Podemos definir a los partidos políticos como aquellos tipos específicos de asociación que tienen como objeto alcanzar el poder político con el fin de representar y defender los intereses concretados en sus programas. Analizaremos a continuación su evolución histórica y su régimen en España.

El partido político constituye un tipo específico de asociación que tiene como objeto alcanzar el poder político con el fin de representar y defender los intereses concretados en su programa.

Derecho parlamentario y electoral

Evolución histórica de los partidos políticos

El primer régimen político que incorpora la idea de los partidos políticos como diferenciados de las facciones y con un valor esencial en el funcionamiento del propio sistema constitucional fue el británico en el s. XVIII, en los albores mismos del sistema parlamentario moderno. El sistema de gobierno parlamentario que necesita de la confianza de la Cámara requería la existencia de agrupaciones de representantes que, unidos por diversos intereses, apoyaran al gobierno. Frente a éste, se constituye la Leal Oposición que conforma la posible alternativa en caso de que la confianza sobre la que se asienta el gobierno cambie. Gobierno y Oposición requieren de unas agrupaciones que responden a las exigencias de los procesos electorales y a la necesidad de proporcionar un apoyo parlamentario estable al gobierno.

Surgen así, en el marco del sistema parlamentario, los partidos de notables, primero en el Reino Unido de forma natural y, con posterioridad, en el continente, tras superar las reticencias que la Revolución francesa mantuvo en relación con este tipo de asociaciones.

La ideología de la Revolución era contraria al asociacionismo político como mecanismo para alcanzar el poder, puesto que los consideraba, por un lado, como una nueva manifestación de los "cuerpos intermedios" del Antiguo Régimen y, por otro lado, la ideología roussoniana, imperante en la Revolución, exigía la búsqueda de una voluntad general de la Nación, por encima de la defensa de unos intereses particulares defendidos por los partidos políticos concebidos como facciones. De hecho, tanto el Código Penal francés, como el primer Código Penal español de 1822 tipificaban como delito el asociacionismo político.

Superada la Revolución francesa y las ideologías revolucionarias, se impone en el Continente el sistema de gobierno parlamentario, que implica, por su propia dinámica, una tolerancia del asociacionismo político como consecuencia de las propias exigencias electorales y de funcionamiento del parlamento.

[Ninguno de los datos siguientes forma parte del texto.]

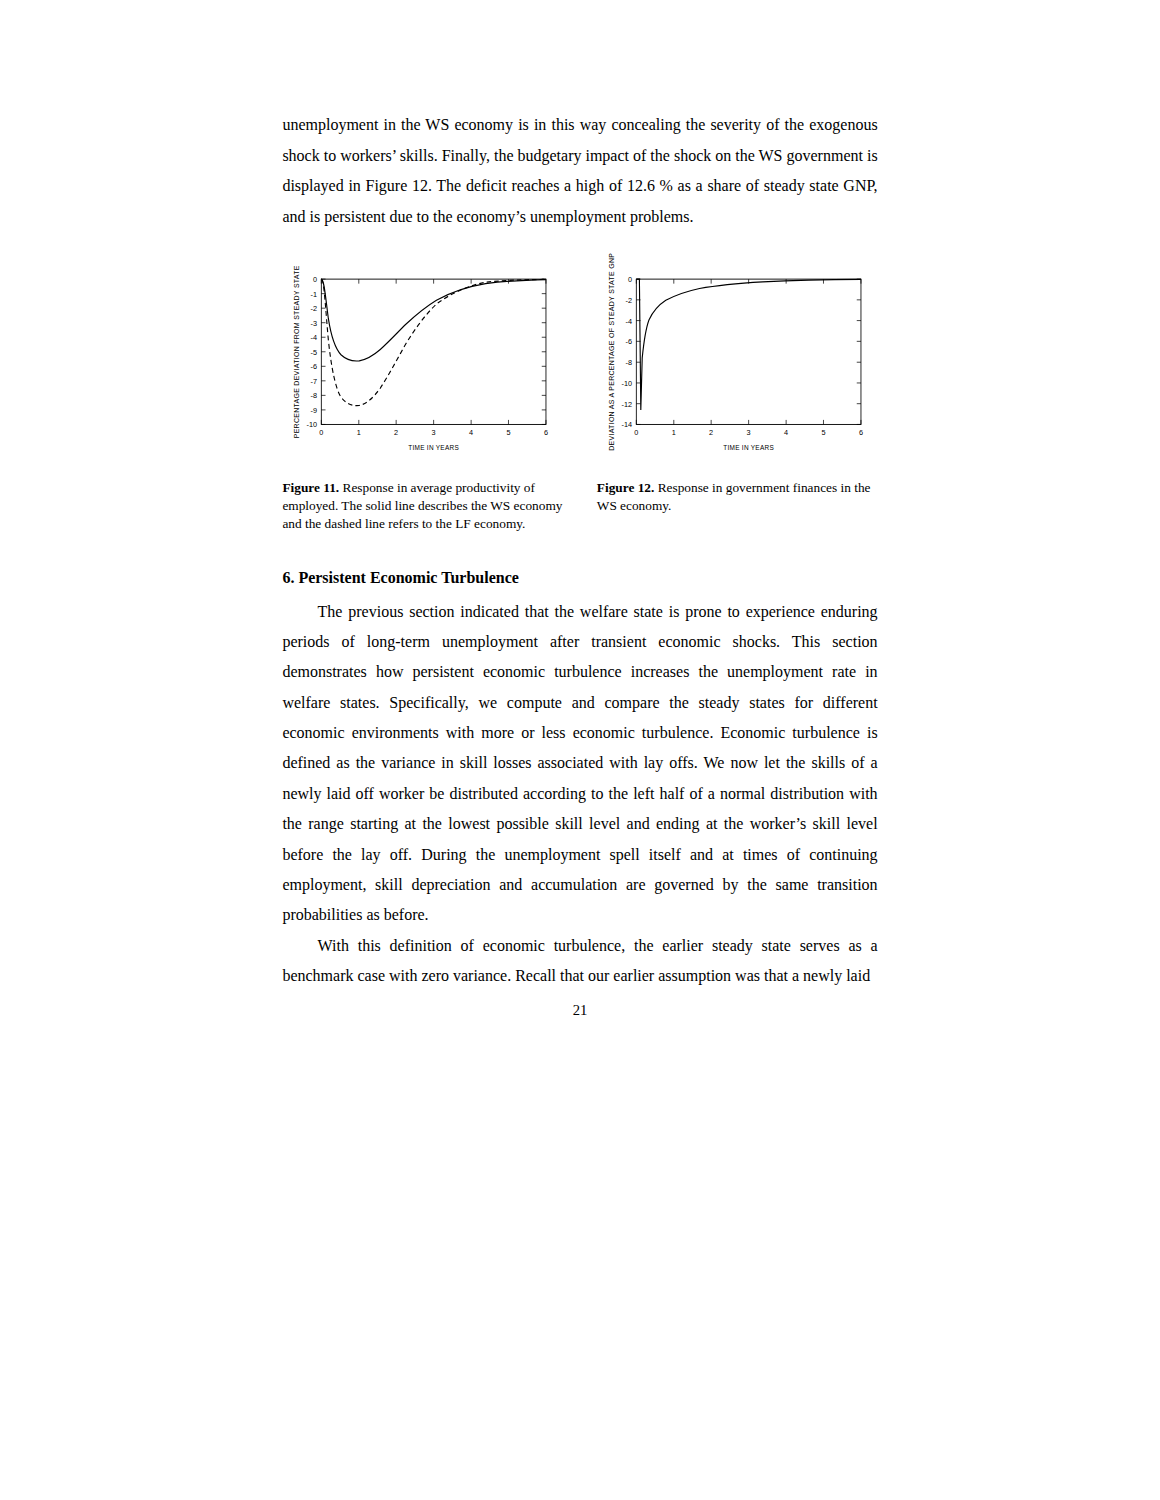unemployment in the WS economy is in this way concealing the severity of the exogenous shock to workers’ skills. Finally, the budgetary impact of the shock on the WS government is displayed in Figure 12. The deficit reaches a high of 12.6 % as a share of steady state GNP, and is persistent due to the economy’s unemployment problems.
0 -1 -2 -3 -4 -5 -6 -7 -8 -9 -10 0 1 2 3 4 5 6 TIME IN YEARS PERCENTAGE DEVIATION FROM STEADY STATE
Figure 11. Response in average productivity of employed. The solid line describes the WS economy and the dashed line refers to the LF economy.
0 -2 -4 -6 -8 -10 -12 -14 0 1 2 3 4 5 6 TIME IN YEARS DEVIATION AS A PERCENTAGE OF STEADY STATE GNP
Figure 12. Response in government finances in the WS economy.
6. Persistent Economic Turbulence
The previous section indicated that the welfare state is prone to experience enduring periods of long-term unemployment after transient economic shocks. This section demonstrates how persistent economic turbulence increases the unemployment rate in welfare states. Specifically, we compute and compare the steady states for different economic environments with more or less economic turbulence. Economic turbulence is defined as the variance in skill losses associated with lay offs. We now let the skills of a newly laid off worker be distributed according to the left half of a normal distribution with the range starting at the lowest possible skill level and ending at the worker’s skill level before the lay off. During the unemployment spell itself and at times of continuing employment, skill depreciation and accumulation are governed by the same transition probabilities as before.
With this definition of economic turbulence, the earlier steady state serves as a benchmark case with zero variance. Recall that our earlier assumption was that a newly laid
21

En el último tercio del siglo XIX surge un nuevo tipo de partido político que estará llamado a transformar radicalmente el funcionamiento mismo de los sistemas políticos. En el marco de la lucha de clases, y con el fin de aglutinar al proletariado obrero que estaba accediendo en ese momento al sufragio, surge el SPD alemán con una estructura interna inspirada de los sindicatos. Este nuevo tipo de partidos trata de aglutinar al mayor número posible de militantes que, a través del pago de las cuotas, van a proporcionar recursos económicos propios que no podían obtener por otros medios. Por otra parte, se trataba de un partido de clase, en el que sus votantes y militantes procedentes de la misma extracción social y unidos por una ideología y un programa comunes. El partido pasa asimismo a proporcionar toda una serie de servicios a sus militantes más allá de lo meramente político. Todo ello exige una organización estructurada y potente.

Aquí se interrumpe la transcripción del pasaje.